**INFORMATION SHOWN**

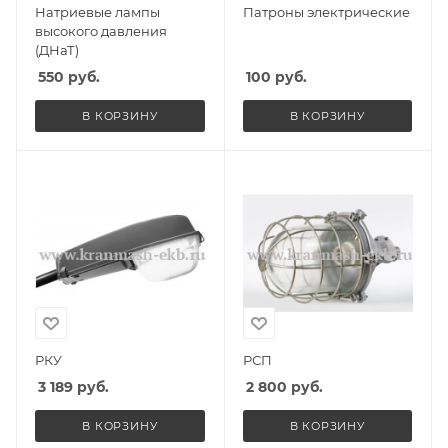
Натриевые лампы
Патроны электрические
высокого давления
(ДНаТ)
550
руб.
100
руб.
В КОРЗИНУ
В КОРЗИНУ
РКУ
РСП
3 189
руб.
2 800
руб.
В КОРЗИНУ
В КОРЗИНУ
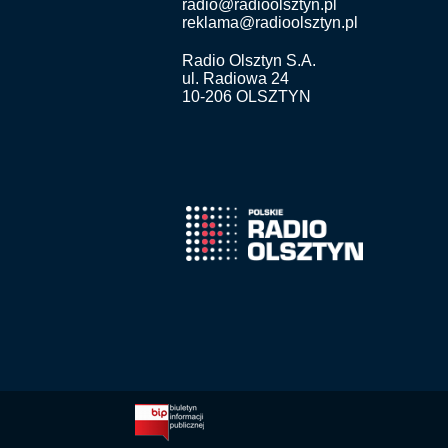
radio@radioolsztyn.pl
reklama@radioolsztyn.pl
Radio Olsztyn S.A.
ul. Radiowa 24
10-206 OLSZTYN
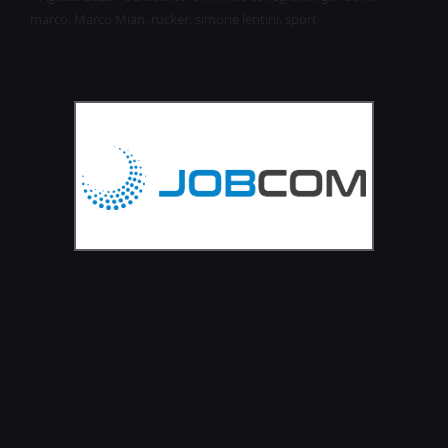
marco
,
Marco Mian
,
rucker
,
simone lentini
,
sport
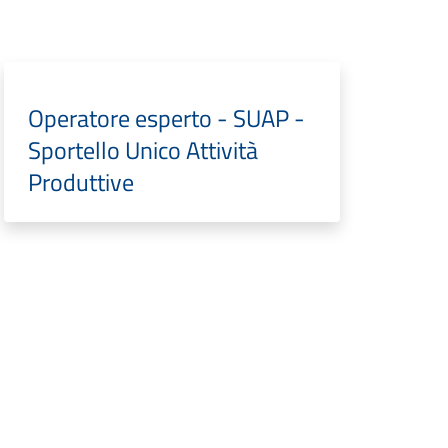
Operatore esperto - SUAP -
Sportello Unico Attività
Produttive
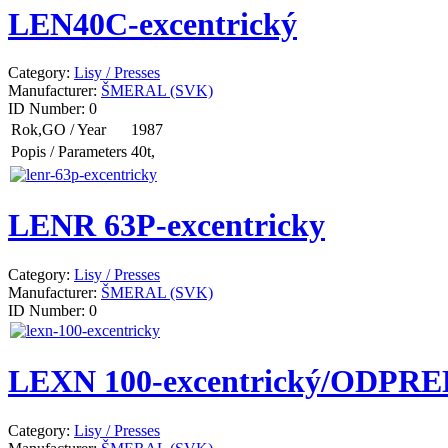
LEN40C-excentrický
Category:
Lisy / Presses
Manufacturer:
ŠMERAL (SVK)
ID Number:
0
Rok,GO / Year
1987
Popis / Parameters
40t,
LENR 63P-excentricky
Category:
Lisy / Presses
Manufacturer:
ŠMERAL (SVK)
ID Number:
0
LEXN 100-excentrický/ODPR
Category:
Lisy / Presses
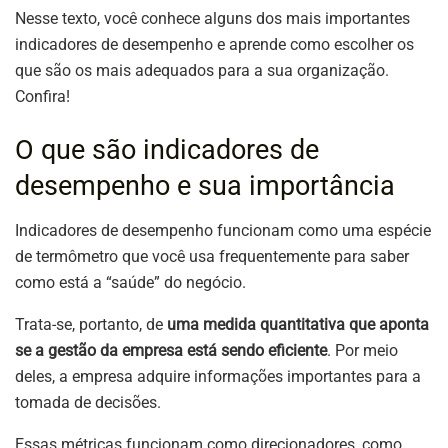
Nesse texto, você conhece alguns dos mais importantes
indicadores de desempenho e aprende como escolher os
que são os mais adequados para a sua organização.
Confira!
O que são indicadores de
desempenho e sua importância
Indicadores de desempenho funcionam como uma espécie
de termômetro que você usa frequentemente para saber
como está a “saúde” do negócio.
Trata-se, portanto, de
uma medida quantitativa que aponta
se a gestão da empresa está sendo eficiente
. Por meio
deles, a empresa adquire informações importantes para a
tomada de decisões.
Essas métricas funcionam como direcionadores, como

**PROBLEM TO SOLVE**
Report how many lines in the listing above include the word "você". Give nothing but the number.

**EXERCISE RESPONSE**
2